There are additional regulations governing buybacks by listed companies, including the modes through which such buybacks can be implemented. These include buyback from existing shareholders on a proportionate basis through a tender offer (which involves a SEBI review process) or from the open market through a book-building process.
Opportunities and closing thoughts
Despite a marked slowdown in economic growth, the year 2019 saw PE investments retaining their momentum from the record 2018 levels. India’s place in the World Bank’s ease-of-doing-business rankings for 2020 rose to 63 out of 190 countries. Large control deals by PE investors showed a shift in focus from pure financial returns to value creation. Despite the insolvency resolution process proving to be much slower than the 270 days envisaged under the IBC, distressed assets presented attractive opportunities for several investors. These were encouraging trends going into 2020, despite global headwinds and challenges faced domestically, which were particularly pronounced in the banking, NBFC, infrastructure and real estate sectors.
Deal activity has reduced drastically in the wake of the covid-19 pandemic, with investors looking to recalibrate their strategies amid the economic slowdown and liquidity crunch. In the first quarter of 2020, PE and M&A investments reduced by 65 per cent and 29 per cent respectively as compared with the first quarter of 2019.
While the outlook for sectors worst affected by the pandemic, namely, aviation, tourism and hospitality remains uncertain, there is a renewed focus on sectors such as healthcare, pharmaceuticals, insurance, essential consumer goods, technology and telecoms (including sub-sectors such as ed-tech, e-commerce, health-tech and diagnostics).
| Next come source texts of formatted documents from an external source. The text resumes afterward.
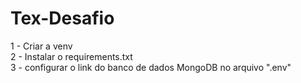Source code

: # Tex-Desafio

1 - Criar a venv <br />
2 - Instalar o requirements.txt <br />
3 - configurar o link do banco de dados MongoDB no arquivo ".env"
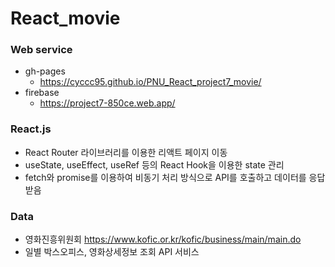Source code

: # React_movie
### Web service
+ gh-pages
  + https://cyccc95.github.io/PNU_React_project7_movie/
+ firebase
  + https://project7-850ce.web.app/

### React.js
+ React Router 라이브러리를 이용한 리액트 페이지 이동
+ useState, useEffect, useRef 등의 React Hook을 이용한 state 관리
+ fetch와 promise를 이용하여 비동기 처리 방식으로 API를 호출하고 데이터를 응답 받음

### Data
+ 영화진흥위원회 https://www.kofic.or.kr/kofic/business/main/main.do
+ 일별 박스오피스, 영화상세정보 조회 API 서비스
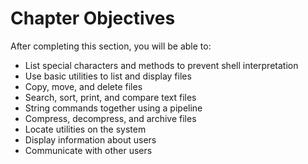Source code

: 
# Chapter Objectives

After completing this section, you will be able to:

- List special characters and methods to prevent shell interpretation
- Use basic utilities to list and display files
- Copy, move, and delete files
- Search, sort, print, and compare text files
- String commands together using a pipeline
- Compress, decompress, and archive files
- Locate utilities on the system
- Display information about users
- Communicate with other users

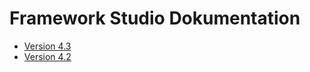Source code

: # Framework Studio Dokumentation

* [Version 4.3](v4.3/index.html)
* [Version 4.2](v4.2/index.html)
For example, in April–June 2020, a group of investors led by Facebook announced cumulative investments in excess of US$15 billion in Jio Platforms (telecoms) and Carlyle announced a buyout of SeQuent Scientific (healthcare). It is likely that the M&A space will see significant consolidation activity as several businesses will struggle to survive the crisis and will be absorbed by larger competitors with greater liquidity.
Investors are likely to have greater leverage as companies compete for capital funding, and tranched closings and/or deferred consideration arrangements may become more common as investors may be more conservative in their risk assessment prior to deploying capital. Due diligence processes are likely to involve a greater focus on compliance with obligations under key business contracts, debt/insolvency risk, compliance with covid-19-related government directives and compliance with data protection laws.
In addition, increased regulatory oversight on investments from China pursuant to the recent FDI guidelines will also have an impact on deal structuring, and clarity will be required from the government in relation to the precise contours of the restriction.
It is likely that investors will hold onto their portfolio positions in the medium term until valuations improve rather than exit their positions at deep discounts, although funds close to the end of their fund lives may be forced to evaluate secondary sales to specialist funds. The outlook for recovery of Indian capital markets currently remains uncertain, especially since the fiscal stimulus announced by the government to date to address the current crisis is likely to be deficient.